If you look at what open source projects are out there for MVC you will get your answer in terms of what you should be doing.
The MVC Contrib app adds a lot of features by creating extension methods and helpers. Their grid control is a typical way to create a reusable component that you could use across projects
Telerik, created some extensions that wrap jquery controls and do asset management.
Finally I think if you look to the future, MVC has areas, which if I interpret it right will give you the ability to break your project apart into multiple smaller projects.
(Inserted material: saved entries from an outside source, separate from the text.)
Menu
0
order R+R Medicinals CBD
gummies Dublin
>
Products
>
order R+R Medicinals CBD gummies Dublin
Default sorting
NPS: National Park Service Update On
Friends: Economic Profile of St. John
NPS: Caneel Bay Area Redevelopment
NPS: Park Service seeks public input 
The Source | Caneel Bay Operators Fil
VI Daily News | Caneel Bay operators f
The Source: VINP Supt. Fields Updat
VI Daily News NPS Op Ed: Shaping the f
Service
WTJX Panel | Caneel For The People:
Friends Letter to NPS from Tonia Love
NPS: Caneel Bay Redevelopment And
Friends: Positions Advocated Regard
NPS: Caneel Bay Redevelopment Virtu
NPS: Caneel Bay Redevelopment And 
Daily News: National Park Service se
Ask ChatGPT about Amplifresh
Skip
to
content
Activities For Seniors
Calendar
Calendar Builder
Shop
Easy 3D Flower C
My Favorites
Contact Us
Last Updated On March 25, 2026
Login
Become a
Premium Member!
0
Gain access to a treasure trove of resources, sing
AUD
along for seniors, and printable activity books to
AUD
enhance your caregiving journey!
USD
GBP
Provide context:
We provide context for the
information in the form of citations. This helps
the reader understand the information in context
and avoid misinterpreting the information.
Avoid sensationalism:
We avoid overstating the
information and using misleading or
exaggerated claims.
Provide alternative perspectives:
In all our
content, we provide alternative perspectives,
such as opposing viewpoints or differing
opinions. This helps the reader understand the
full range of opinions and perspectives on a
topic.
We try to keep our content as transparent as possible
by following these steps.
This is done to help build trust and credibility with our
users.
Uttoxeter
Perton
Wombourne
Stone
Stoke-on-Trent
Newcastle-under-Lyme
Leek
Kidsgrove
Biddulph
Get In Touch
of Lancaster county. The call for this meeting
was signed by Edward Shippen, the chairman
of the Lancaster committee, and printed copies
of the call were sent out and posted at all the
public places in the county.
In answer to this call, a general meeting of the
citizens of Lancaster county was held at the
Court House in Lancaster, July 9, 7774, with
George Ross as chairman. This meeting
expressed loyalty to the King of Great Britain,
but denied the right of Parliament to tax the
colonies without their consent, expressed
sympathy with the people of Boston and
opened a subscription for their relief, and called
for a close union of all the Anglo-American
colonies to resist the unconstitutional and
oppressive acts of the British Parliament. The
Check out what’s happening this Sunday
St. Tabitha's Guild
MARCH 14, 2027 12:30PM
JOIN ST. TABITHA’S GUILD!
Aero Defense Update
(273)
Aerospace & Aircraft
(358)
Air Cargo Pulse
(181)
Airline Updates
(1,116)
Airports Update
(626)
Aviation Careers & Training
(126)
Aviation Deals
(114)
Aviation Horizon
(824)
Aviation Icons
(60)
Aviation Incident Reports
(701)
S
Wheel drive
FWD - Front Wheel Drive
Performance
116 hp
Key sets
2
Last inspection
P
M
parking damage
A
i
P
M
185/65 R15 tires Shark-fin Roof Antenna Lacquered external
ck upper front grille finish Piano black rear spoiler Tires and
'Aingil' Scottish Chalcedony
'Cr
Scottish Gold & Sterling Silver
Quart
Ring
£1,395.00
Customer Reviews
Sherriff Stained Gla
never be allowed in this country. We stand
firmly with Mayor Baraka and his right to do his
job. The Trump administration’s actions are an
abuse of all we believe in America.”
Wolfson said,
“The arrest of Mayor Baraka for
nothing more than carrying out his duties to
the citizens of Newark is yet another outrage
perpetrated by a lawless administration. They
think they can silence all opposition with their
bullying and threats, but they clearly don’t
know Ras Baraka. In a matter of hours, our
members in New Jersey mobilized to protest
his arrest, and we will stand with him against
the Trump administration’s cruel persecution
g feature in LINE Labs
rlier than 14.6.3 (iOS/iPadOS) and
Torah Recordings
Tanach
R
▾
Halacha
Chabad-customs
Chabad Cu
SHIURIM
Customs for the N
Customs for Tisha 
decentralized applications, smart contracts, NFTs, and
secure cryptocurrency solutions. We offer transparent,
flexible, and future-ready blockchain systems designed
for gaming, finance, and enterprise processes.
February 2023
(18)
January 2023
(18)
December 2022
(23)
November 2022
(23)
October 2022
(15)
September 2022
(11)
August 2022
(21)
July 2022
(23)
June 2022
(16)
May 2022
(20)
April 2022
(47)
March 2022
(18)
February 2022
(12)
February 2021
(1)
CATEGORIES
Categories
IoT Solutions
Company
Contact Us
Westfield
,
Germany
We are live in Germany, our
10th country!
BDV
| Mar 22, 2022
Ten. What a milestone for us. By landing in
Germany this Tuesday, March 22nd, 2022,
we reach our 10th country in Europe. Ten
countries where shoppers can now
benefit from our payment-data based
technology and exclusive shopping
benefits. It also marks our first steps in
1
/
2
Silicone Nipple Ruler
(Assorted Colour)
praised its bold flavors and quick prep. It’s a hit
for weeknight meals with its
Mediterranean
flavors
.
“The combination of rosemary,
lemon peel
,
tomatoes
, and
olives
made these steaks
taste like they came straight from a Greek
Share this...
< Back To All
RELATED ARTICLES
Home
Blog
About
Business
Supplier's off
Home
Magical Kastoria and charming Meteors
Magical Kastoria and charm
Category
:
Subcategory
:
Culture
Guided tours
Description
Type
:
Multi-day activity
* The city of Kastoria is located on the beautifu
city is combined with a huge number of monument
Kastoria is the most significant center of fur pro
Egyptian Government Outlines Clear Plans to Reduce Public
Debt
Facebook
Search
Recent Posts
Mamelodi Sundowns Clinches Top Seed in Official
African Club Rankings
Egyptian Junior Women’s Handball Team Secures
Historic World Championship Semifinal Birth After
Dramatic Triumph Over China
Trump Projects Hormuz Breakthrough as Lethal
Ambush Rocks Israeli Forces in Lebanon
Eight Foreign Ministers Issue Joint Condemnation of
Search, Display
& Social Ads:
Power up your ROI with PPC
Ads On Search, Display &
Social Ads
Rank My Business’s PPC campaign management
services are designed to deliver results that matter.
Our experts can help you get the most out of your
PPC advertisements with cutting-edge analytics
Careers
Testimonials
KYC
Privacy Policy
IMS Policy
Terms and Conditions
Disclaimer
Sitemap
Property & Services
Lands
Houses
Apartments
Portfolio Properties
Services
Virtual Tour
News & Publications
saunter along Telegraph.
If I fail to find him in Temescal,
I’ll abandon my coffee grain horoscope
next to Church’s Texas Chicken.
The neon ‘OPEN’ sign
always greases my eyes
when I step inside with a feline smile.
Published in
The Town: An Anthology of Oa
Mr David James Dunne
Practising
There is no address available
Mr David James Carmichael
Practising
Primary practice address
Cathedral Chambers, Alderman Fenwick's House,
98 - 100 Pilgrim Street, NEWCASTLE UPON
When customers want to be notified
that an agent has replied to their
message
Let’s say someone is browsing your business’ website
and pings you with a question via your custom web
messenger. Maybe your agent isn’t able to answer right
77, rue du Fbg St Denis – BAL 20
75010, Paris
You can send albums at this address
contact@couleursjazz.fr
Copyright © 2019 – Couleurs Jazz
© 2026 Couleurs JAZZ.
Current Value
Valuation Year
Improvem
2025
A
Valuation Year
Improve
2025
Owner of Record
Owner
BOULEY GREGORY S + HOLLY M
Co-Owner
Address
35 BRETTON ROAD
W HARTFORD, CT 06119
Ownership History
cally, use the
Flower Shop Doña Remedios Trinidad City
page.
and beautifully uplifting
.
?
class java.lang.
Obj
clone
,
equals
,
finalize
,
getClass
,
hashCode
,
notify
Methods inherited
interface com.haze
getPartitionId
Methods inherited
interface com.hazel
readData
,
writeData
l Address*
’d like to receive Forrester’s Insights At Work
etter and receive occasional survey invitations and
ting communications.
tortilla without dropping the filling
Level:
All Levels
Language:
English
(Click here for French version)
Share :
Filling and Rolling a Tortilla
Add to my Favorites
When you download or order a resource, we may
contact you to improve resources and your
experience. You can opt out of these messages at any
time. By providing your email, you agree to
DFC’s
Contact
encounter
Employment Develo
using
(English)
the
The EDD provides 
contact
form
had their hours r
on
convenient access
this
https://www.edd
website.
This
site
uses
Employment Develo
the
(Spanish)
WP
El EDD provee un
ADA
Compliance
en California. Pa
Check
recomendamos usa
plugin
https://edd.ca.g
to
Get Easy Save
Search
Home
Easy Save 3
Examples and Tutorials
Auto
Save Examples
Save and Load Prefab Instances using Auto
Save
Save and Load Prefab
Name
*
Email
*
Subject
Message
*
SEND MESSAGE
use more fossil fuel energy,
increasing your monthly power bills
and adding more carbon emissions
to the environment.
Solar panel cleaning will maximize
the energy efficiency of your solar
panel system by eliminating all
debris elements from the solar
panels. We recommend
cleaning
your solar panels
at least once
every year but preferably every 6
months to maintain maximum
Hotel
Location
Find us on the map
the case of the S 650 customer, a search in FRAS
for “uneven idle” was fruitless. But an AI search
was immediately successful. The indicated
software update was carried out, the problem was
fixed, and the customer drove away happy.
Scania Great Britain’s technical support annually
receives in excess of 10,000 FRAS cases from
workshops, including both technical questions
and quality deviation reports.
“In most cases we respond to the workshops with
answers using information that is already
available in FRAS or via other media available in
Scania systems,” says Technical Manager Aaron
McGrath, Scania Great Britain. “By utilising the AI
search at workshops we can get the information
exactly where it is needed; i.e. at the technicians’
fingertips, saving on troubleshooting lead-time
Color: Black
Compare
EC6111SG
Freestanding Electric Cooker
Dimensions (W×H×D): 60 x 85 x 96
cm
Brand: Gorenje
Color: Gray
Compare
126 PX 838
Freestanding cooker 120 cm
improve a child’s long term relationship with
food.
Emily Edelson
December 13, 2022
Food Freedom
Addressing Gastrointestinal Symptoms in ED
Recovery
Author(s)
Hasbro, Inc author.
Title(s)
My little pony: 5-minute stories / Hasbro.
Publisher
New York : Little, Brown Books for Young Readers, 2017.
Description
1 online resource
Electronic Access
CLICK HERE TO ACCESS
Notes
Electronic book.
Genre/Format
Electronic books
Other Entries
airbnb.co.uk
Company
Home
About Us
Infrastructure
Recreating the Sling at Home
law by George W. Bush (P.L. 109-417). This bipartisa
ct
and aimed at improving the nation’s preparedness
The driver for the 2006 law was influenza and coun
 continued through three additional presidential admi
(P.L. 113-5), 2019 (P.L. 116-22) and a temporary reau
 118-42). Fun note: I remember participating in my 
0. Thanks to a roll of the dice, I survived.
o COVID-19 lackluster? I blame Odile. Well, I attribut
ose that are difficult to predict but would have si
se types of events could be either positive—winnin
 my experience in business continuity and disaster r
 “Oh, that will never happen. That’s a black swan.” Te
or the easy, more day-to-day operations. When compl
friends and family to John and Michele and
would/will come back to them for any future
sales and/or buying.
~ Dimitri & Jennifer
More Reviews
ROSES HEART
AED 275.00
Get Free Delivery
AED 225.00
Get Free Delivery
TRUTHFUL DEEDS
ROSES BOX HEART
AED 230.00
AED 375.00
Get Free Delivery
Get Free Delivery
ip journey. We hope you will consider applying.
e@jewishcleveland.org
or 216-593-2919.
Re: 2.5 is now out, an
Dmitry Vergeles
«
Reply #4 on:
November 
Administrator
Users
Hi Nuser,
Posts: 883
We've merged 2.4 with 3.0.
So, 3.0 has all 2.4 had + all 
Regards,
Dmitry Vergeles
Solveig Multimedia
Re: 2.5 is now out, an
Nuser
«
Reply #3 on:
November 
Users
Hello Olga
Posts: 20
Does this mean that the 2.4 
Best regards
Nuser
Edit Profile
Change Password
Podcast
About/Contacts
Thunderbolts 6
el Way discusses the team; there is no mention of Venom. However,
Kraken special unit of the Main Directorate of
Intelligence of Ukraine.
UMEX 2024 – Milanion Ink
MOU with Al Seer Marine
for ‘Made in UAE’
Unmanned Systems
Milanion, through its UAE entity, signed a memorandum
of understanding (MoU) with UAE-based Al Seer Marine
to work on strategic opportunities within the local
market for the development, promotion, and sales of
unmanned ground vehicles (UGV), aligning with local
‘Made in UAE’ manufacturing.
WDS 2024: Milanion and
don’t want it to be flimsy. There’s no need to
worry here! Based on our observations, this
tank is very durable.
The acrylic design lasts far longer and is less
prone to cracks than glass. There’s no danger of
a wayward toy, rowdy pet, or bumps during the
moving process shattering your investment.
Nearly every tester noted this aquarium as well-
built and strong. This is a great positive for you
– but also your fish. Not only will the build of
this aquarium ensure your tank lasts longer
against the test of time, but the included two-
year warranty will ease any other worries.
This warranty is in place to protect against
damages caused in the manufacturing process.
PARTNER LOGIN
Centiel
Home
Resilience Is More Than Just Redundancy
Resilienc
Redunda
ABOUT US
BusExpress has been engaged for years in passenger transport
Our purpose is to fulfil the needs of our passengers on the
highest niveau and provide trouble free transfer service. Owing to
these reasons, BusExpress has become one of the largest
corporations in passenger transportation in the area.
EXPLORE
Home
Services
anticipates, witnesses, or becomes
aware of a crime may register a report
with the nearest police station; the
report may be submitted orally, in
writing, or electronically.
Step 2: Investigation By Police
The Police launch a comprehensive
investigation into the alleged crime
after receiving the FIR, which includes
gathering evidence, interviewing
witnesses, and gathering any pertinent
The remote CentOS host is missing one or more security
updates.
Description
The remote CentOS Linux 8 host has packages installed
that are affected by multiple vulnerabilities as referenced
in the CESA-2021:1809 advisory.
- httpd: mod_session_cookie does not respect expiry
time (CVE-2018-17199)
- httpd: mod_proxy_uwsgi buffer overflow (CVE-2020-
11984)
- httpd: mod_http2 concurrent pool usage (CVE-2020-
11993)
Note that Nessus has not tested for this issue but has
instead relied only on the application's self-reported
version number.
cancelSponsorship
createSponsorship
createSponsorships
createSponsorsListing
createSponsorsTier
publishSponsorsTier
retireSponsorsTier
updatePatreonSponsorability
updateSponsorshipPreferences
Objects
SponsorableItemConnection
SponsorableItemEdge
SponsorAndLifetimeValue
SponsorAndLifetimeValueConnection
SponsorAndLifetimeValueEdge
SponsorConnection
Besides what is already suggested, ASP.NET MVC v2 will have generic templated input controls, see here. You can read how other people do similar techniques, for example, here:
We have
exactly 1 method call for generating a
form element, “Html.InputFor”. As
part of that “InputFor”, it examines
an input specification, that collects
the PropertyInfo, any attributes, the
type, any modifiers called, and
selects an appropriate InputBuilder.
Call InputFor(p => p.Id) and Id is a
GUID? That creates a hidden input
element. Call InputFor(p =>
p.Customer.Address) and Address is a
complex type? That looks for a
partial with the same name of the type
Having considered the helpful answers from others, I will have a go at answering my own question.
It seems to me that the key difficulty with emulating UserControls in MVC is that they crosscut the concerns that MVC aims to seperate. The from/to date selector UserControl in my example incorporates elements of Model, View, Control and interation. UserControls' ability to bundle all this together is exactly the reason that they don't fit well into MVC.
That means that to create a psuedo-UserControl in MVC requires four seperate pieces:
A Model class - in this case an Interval class or similar
A PartialView that knows how to render the Model to HTML
A jQuery script to layer interactivity on top of the PartialView's HTML
A ModelBinder that can deserialise postdata into an instance of the Model class.
The ModelBinder is important because it deals with data coming back from the user. Without it, every Controller that wanted to display a to/from date selector in any of its Views would have to know how to assemble the six postdata fields - and how to cope if they were invalid or some were missing.
Two ways that I can think of. A partial view though this doesn't really transfer well from app to app because you are moving around ascx files. Not a big pain but not my flavour.
I prefer to use WebControls. They are super easy in mvc and all you need to do is reference the library in the project and possibly in your config file and there you go.
I think some of the answers have missed out on the postback functionality of controls. One way you could handle that is to pass any generic information via ViewData when rendering your partial view. That could then post back to its own control, which in turn could redirect to the UrlReferrer.
Its a little messy and use of UrlReferrer poses a security risk. But it is one way around the problem
You can create a jQuery plugin.
As user-controls provided in ASP.NET Webforms, MVC provide a lot of ways to make the controls and code that can be reused in other app.
Using Partials If your partial code have some C# logic and render the html using Razor/aspx code then it's bst to maintain them in razor file.
Write JavaScript Functionality as plugin If you maintain your code and write it as better as it can be used in other app then it would be a huge advantage for you. Next time when you work on other app just open this solution copy it and modify it. Write JavaScript code that can be used as plugin maybe take some more brainstorming.
Write Code As a Separate C# library If some code is too common for every app you make.for example you write a member authentication system or some global function (C#) that are used in every app you made then maintain them in a separate solution so it can be used in other app you made whenever you trying to make a new app in future.